Local uncoordinated gene 5H2 contributes to nerve injury‐induced mechanical allodynia associated to its role in autophagy

Lesions of the peripheral nerves can lead to lifelong neuropathic pain (NP). Autophagic deficiency in the Schwann cells (SCs) is an early event in the origin of NP chronification. Uncoordinated gene 5H2 (UNC5H2), one of the repulsive netrin receptors, mediated the effect of netrin‐1 on autophagic activation and cell survival in endothelial cells. However, its role on autophagy regulation in peripheral nerves during NP process remains unidentified. Chronic constriction injury (CCI) of the left sciatic nerve was induced in Sprague‐Dawley rats, and UNC5H2 small interfering RNA was transfected to the ipsilateral sciatic nerve immediately after injury. Mechanical allodynia was assessed. Sciatic UNC5H2 and netrin‐1 protein levels were investigated.
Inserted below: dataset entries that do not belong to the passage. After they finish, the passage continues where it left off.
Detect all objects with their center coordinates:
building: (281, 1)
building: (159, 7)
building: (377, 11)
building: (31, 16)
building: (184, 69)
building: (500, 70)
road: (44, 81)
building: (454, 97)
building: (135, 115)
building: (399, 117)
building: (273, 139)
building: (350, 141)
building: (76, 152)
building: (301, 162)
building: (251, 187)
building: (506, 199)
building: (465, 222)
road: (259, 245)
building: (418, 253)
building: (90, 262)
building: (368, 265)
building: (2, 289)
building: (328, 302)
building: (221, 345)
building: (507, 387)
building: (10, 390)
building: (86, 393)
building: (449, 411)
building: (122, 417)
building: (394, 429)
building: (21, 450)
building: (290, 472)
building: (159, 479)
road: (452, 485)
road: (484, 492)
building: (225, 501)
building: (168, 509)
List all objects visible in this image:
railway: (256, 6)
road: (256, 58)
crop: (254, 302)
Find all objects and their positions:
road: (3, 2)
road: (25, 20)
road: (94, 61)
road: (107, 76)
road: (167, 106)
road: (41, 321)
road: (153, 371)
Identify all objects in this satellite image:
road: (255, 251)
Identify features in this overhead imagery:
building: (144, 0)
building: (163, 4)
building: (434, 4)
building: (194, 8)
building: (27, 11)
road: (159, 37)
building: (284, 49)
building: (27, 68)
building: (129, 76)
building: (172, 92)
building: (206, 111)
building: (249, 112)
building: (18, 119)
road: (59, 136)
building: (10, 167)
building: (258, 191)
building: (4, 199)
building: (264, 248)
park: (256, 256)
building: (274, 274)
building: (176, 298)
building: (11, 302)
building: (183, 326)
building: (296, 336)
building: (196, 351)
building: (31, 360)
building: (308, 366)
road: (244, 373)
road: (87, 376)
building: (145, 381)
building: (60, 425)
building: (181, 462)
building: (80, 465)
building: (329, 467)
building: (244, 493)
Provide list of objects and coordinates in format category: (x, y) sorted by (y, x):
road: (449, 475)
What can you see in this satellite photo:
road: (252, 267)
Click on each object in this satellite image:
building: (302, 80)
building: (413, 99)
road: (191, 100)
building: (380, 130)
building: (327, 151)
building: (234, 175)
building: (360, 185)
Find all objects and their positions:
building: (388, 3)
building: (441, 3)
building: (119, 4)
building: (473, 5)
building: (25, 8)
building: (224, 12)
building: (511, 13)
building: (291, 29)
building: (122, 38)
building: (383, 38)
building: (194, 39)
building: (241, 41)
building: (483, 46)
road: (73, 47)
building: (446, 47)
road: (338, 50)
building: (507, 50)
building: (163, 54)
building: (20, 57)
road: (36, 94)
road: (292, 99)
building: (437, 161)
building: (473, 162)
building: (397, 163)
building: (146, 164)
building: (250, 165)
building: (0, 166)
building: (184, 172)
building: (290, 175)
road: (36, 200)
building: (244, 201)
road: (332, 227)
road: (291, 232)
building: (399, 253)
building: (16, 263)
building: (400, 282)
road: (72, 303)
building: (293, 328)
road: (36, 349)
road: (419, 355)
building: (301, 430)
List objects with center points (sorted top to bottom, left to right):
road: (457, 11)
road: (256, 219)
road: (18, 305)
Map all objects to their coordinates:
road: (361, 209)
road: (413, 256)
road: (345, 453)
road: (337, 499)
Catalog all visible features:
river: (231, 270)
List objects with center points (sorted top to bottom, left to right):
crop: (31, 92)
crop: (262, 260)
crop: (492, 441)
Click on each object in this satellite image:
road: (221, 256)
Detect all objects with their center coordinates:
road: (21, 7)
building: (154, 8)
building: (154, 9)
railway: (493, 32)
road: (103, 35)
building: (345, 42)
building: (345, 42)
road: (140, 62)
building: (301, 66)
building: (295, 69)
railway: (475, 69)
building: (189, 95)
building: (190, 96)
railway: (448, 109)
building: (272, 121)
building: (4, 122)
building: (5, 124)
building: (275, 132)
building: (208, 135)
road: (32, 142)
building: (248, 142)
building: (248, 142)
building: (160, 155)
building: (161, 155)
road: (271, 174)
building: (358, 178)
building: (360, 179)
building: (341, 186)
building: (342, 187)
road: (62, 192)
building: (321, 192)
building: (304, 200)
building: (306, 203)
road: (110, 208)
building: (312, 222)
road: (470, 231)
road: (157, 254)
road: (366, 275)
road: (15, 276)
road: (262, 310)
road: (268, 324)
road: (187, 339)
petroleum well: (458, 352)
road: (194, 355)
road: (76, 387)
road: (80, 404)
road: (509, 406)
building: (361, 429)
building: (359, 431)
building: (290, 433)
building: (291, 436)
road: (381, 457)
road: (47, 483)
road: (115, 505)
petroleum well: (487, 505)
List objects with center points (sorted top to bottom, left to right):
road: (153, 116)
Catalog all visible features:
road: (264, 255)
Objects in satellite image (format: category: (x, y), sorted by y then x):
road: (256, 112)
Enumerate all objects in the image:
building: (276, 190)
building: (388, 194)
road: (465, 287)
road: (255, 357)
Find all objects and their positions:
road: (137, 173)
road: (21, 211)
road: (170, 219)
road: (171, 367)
Autophagy in the ipsilateral sciatic nerves was evaluated by detecting punctate light chain 3(LC3) and autophagosomes, as well as the levels of LC3 II, p62 and phosphorylated UNC51‐like kinase (ULK1). After CCI, UNC5H2 of the sciatic nerves was upregulated, exclusively expressed in SCs. Small interfering RNA transfection resulted in significant decrease of UNC5H2 and netrin‐1 protein, leading to exaggeration of mechanical allodynia through 14 days after CCI. Autophagy was activated but autophagic influx was interfered within a week after CCI, shown by the elevated levels of both LC3II and p62, which was further deteriorated with UNC5H2 knockdown. In addition, the injury‐induced augmentation of phosphorylated ULK1 was significantly diminished by UNC5H2 knockdown. Altogether, the results suggest that local UNC5H2 of the peripheral nerve plays a significant role in the process of injury‐induced mechanical allodynia, probably associated to its contribution to autophagic regulation.